- Headquarters: Dunajská Streda, Slovakia
- Country: Slovakia
- Founded: 11 March 1991
- Executive manager: Szilárd Csémi
- Website Website of the Hungarian Scout Association in Slovakia

= Hungarian Scout Association in Slovakia =

The Hungarian Scout Association in Slovakia (Szlovákiai Magyar Cserkészszövetség, SZMCS) is the Scouting organization of Hungarians in Slovakia. Currently, there are about 50 Scout groups with around 1,500 active Scouts.

== History==
In Upper Hungary (mostly the territory of present-day Slovakia), the first Scout group was formed in Komárom/Komárno in 1913, the members of which already participated in one of the first major events of Hungarian Scouting, the raft tour on the River Vág (Vág, Vah). After the Treaty of Trianon, the Hungarian Scout groups that found themselves in Czechoslovakia were hard run. Czechoslovak authorities did not allow the formation of their own Hungarian Scout association. After 1926, they were allowed to be members of the Czechoslovak Scout Association.
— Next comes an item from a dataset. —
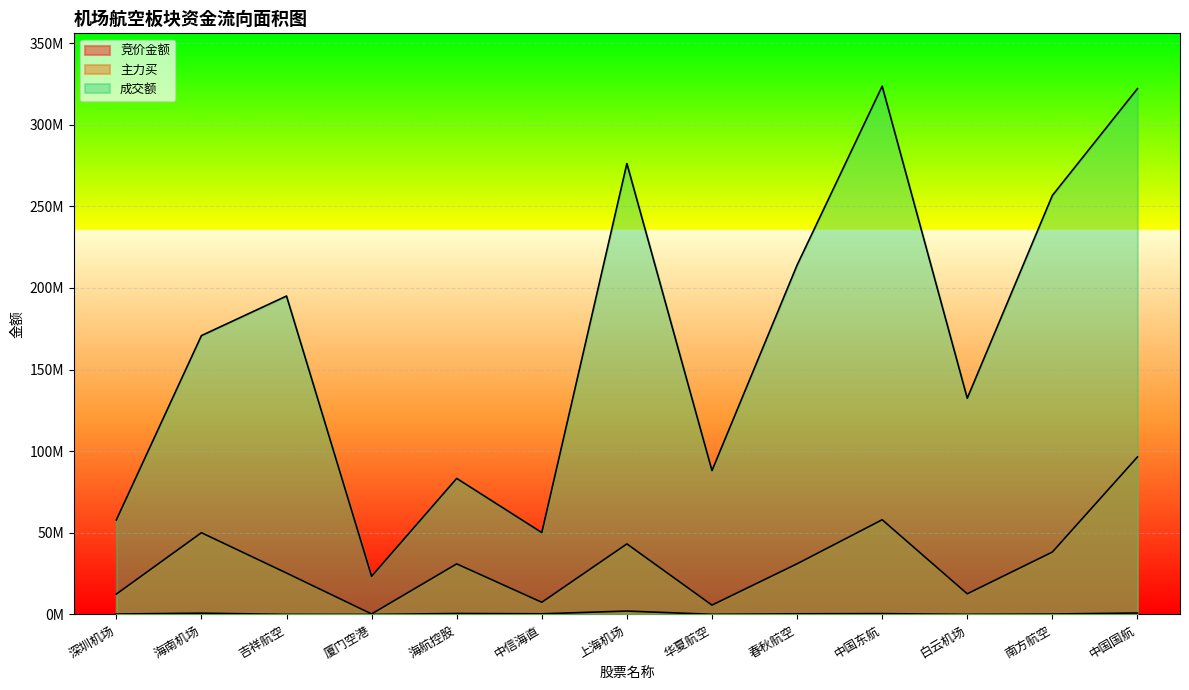

What value does the 成交额 series have at 深圳机场?

57893392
This arrangement did not support them, but their functioning was legalized.

The teams operated within the framework of the Hungarian Scout Association on the territories re-attached to Hungary by the First Vienna Award.

On March 11, 1990, the Hungarian Scout Association in Slovakia was formed, and was officially approved by the Slovak Ministry of the Interior on April 6, 1990.